16 octobre 2012 : Assistance portuaire ( rapport - première lecture )

B. UNE FILIÈRE À PRÉSERVER, DES ATOUTS À VALORISER POUR LE DÉVELOPPEMENT DES TERRITOIRES

L'importance de l'activité maritime est méconnue dans notre pays. Représentant un total de près de 300 000 emplois, selon le Cluster maritime français3(*), la filière maritime emploie plus de salariés que les banques (202 600 emplois en 2010, hors réseaux mutualistes et coopératifs) ou que l'industrie automobile (197 000 en 2010, équipementiers compris).

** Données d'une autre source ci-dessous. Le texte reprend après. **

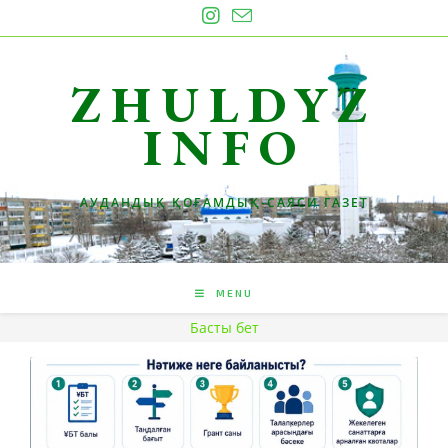
ZHULDYZ
INFO
АУДАНДЫҚ ҚОҒАМДЫҚ-САЯСИ ГАЗЕТ
MENU
Басты бет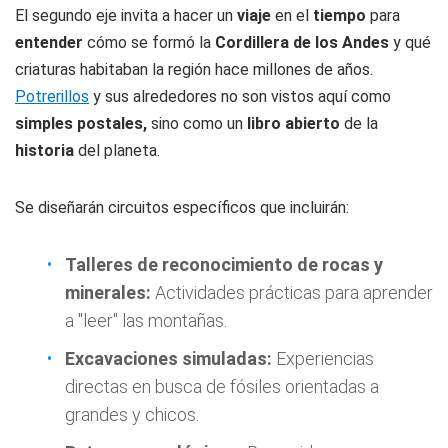
El segundo eje invita a hacer un
viaje
en el
tiempo
para
entender
cómo se formó la
Cordillera de los Andes
y qué
criaturas habitaban la región hace millones de años.
Potrerillos
y sus alrededores no son vistos aquí como
simples postales,
sino como un
libro abierto
de la
historia
del planeta.
Se diseñarán circuitos específicos que incluirán:
Talleres de reconocimiento de rocas y
minerales:
Actividades prácticas para aprender
a "leer" las montañas.
Excavaciones simuladas:
Experiencias
directas en busca de fósiles orientadas a
grandes y chicos.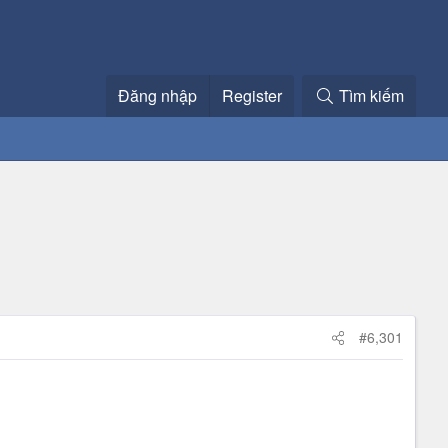
Đăng nhập
Register
Tìm kiếm
#6,301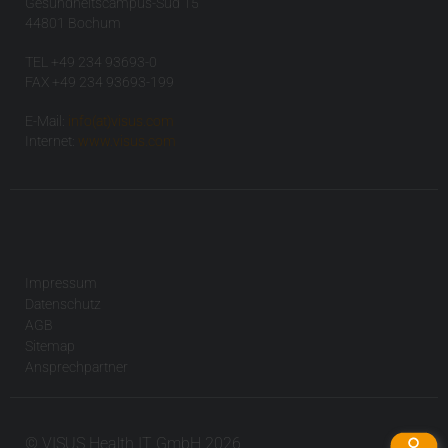
Gesundheitscampus-Süd 15
44801 Bochum
TEL +49 234 93693-0
FAX +49 234 93693-199
E-Mail:
info(at)visus.com
Internet:
www.visus.com
Impressum
Datenschutz
AGB
Sitemap
Ansprechpartner
© VISUS Health IT GmbH 2026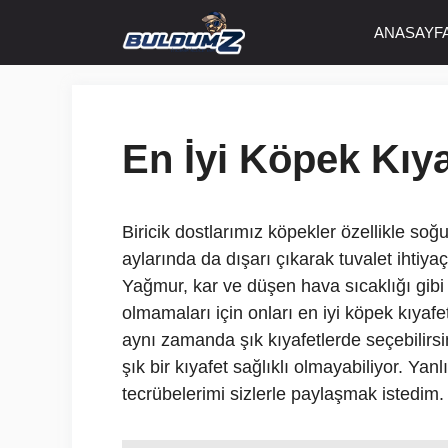
İçeriğe
ANASAYF
atla
En İyi Köpek Kıya
Biricik dostlarımız köpekler özellikle so
aylarında da dışarı çıkarak tuvalet ihtiyaç
Yağmur, kar ve düşen hava sıcaklığı gibi
olmamaları için onları en iyi köpek kıyafet
aynı zamanda şık kıyafetlerde seçebilirs
şık bir kıyafet sağlıklı olmayabiliyor. Ya
tecrübelerimi sizlerle paylaşmak istedim.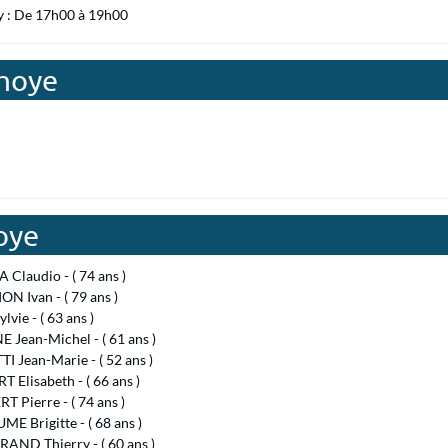
y : De 17h00 à 19h00
mmoye
oye
Claudio - ( 74 ans )
N Ivan - ( 79 ans )
lvie - ( 63 ans )
 Jean-Michel - ( 61 ans )
 Jean-Marie - ( 52 ans )
Elisabeth - ( 66 ans )
 Pierre - ( 74 ans )
E Brigitte - ( 68 ans )
AND Thierry - ( 60 ans )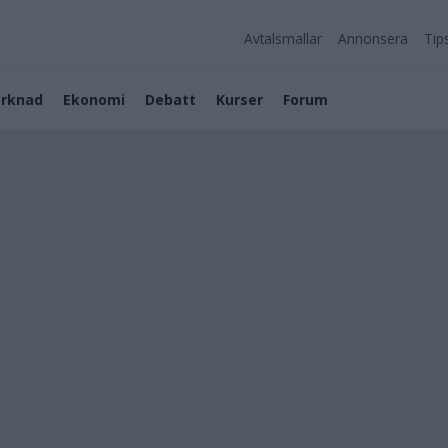
Avtalsmallar
Annonsera
Tip
rknad
Ekonomi
Debatt
Kurser
Forum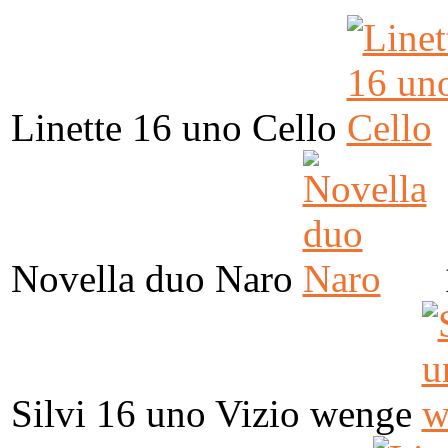
Linette 16 uno Cello
Novella duo Naro
Silvi 16 uno Vizio wenge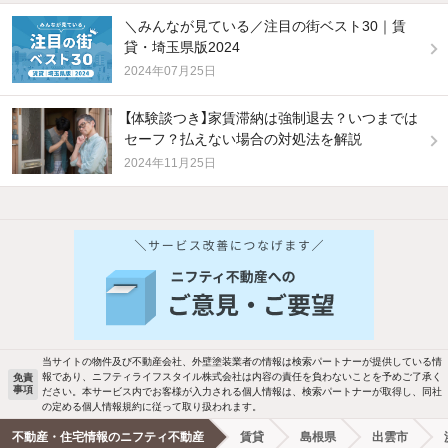
＼みんなが見ている／注目の街ベスト30｜賃
貸・埼玉県版2024
2024年07月25日
【体験談つき】家賃滞納は強制退去？いつまでは
セーフ？払えない場合の対処法を解説
2024年11月25日
他の人はこんな条件で絞り込んでいます！
人気のこだわり条件
バス・トイレ別
2階以上
駐車場あり
ペット相談
当サイトの物件及び不動産会社、外壁塗装業者の情報は検索パートナーが提供している情
報であり、ニフティライフスタイル株式会社は内容の責任を負わないことを予めご了承く
免責
洗濯機置場あり
独立洗面台
事項
ださい。本サービス内でお客様が入力される個人情報は、検索パートナーが取得し、同社
の定める個人情報規約に従って取り扱われます。
エアコンあり
都市ガス
不動産・住宅情報のニフティ不動産
賃貸
島根県
出雲市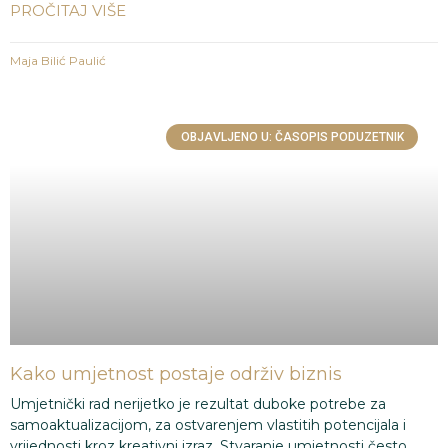
PROČITAJ VIŠE
Maja Bilić Paulić
OBJAVLJENO U: ČASOPIS PODUZETNIK
Kako umjetnost postaje održiv biznis
Umjetnički rad nerijetko je rezultat duboke potrebe za
samoaktualizacijom, za ostvarenjem vlastitih potencijala i
vrijednosti kroz kreativni izraz. Stvaranje umjetnosti često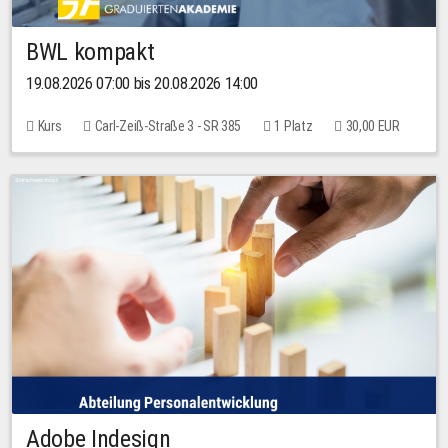
BWL kompakt
19.08.2026 07:00 bis 20.08.2026 14:00
Kurs
Carl-Zeiß-Straße 3 - SR 385
1 Platz
30,00 EUR
Adobe Indesign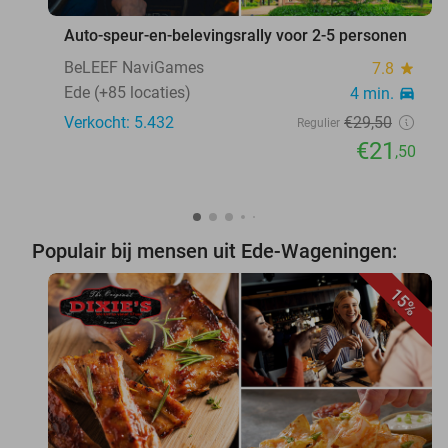
Auto-speur-en-belevingsrally voor 2-5 personen
BeLEEF NaviGames
7.8
star
Ede (+85 locaties)
4 min.
directions_car
Verkocht: 5.432
€29
,50
Regulier
€21
,50
Populair bij mensen uit Ede-Wageningen:
15%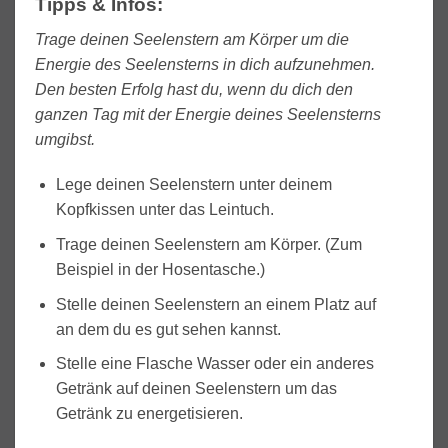
Tipps & Infos:
Trage deinen Seelenstern am Körper um die
Energie des Seelensterns in dich aufzunehmen.
Den besten Erfolg hast du, wenn du dich den
ganzen Tag mit der Energie deines Seelensterns
umgibst.
Lege deinen Seelenstern unter deinem
Kopfkissen unter das Leintuch.
Trage deinen Seelenstern am Körper. (Zum
Beispiel in der Hosentasche.)
Stelle deinen Seelenstern an einem Platz auf
an dem du es gut sehen kannst.
Stelle eine Flasche Wasser oder ein anderes
Getränk auf deinen Seelenstern um das
Getränk zu energetisieren.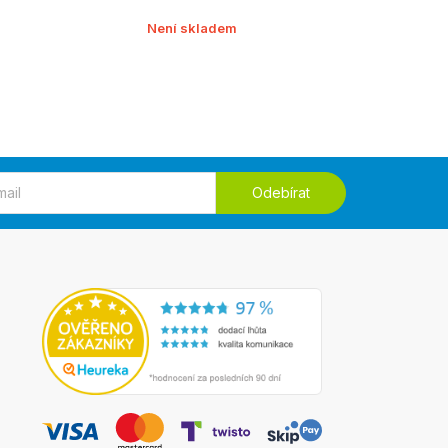
Není skladem
Odebírat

Le transport maritime y prend une place importante : l'armement français compte une centaine de compagnies, qui opèrent 1 200 navires ; s'y trouvent des grands noms mondiaux du transport conteneurisé, comme CMA-CGM et Marfret, des transports de passagers Brittany Ferries, LD lines, SNCM, mais également des navires de services opérant sur les secteurs des câbles sous-marins de télécommunication (Louis-Dreyfus et France Telecom Marine) ou encore sur le ravitaillement des plates-formes pétrolières offshore (le groupe Bourbon est sur ce marché un « champion » mondial).

D'autres activités représentent un intérêt économique évident : avec plus de 10 milliards d'euros de chiffre d'affaires, le secteur de l'industrie parapétrolière offshore français est le deuxième exportateur mondial sur son marché ; la construction et la réparation navales françaises emploient environ 40 000 personnes, au 6ème rang mondial (et au 2ème rang européen) par le volume d'activité, avec une forte spécialisation sur les navires à haute valeur ajoutée ; la pêche maritime, avec ses quelque 5 000 entreprises réparties sur l'ensemble des côtes ; la recherche scientifique maritime, enfin, où la France se place au 2ème rang mondial.

Le cas de l'énergie éolienne off shore est exemplaire, autant par les atouts territoriaux dont la France dispose avec son domaine maritime, que par les entreprises françaises déjà présentes dans le secteur. La filière se construit aujourd'hui : les quatre lots attribués en 2011 pour Fécamp (Seine-Maritime), Courseulles-sur-Mer (Calvados), Saint-Nazaire (Loire-Atlantique) et Saint-Brieuc (Côtes-d'Armor) représentent des investissements de plusieurs milliards d'euros et près de 10 000 emplois directs dans les régions concernées.

La filière maritime est donc éminemment liée aux territoires. Si le transport maritime s'est fortement concentré, la diversité des intervenants de la filière et le nombre important de PME - qui peuvent être des leaders européens ou mondiaux dans leur secteur - témoignent de son ancrage territorial.


* 3 Au sens large (en nombre d'emplois) : flotte de commerce (14 000), pêche et produits de la mer (60 000), action de l'Etat en mer (48 000), ports (40 000), industrie nautique (40 000), construction navale (40 000), parapétrolier off shore (30 000), instituts de recherche (3820), formation (6 000), administrations (3 000), autres (10 500).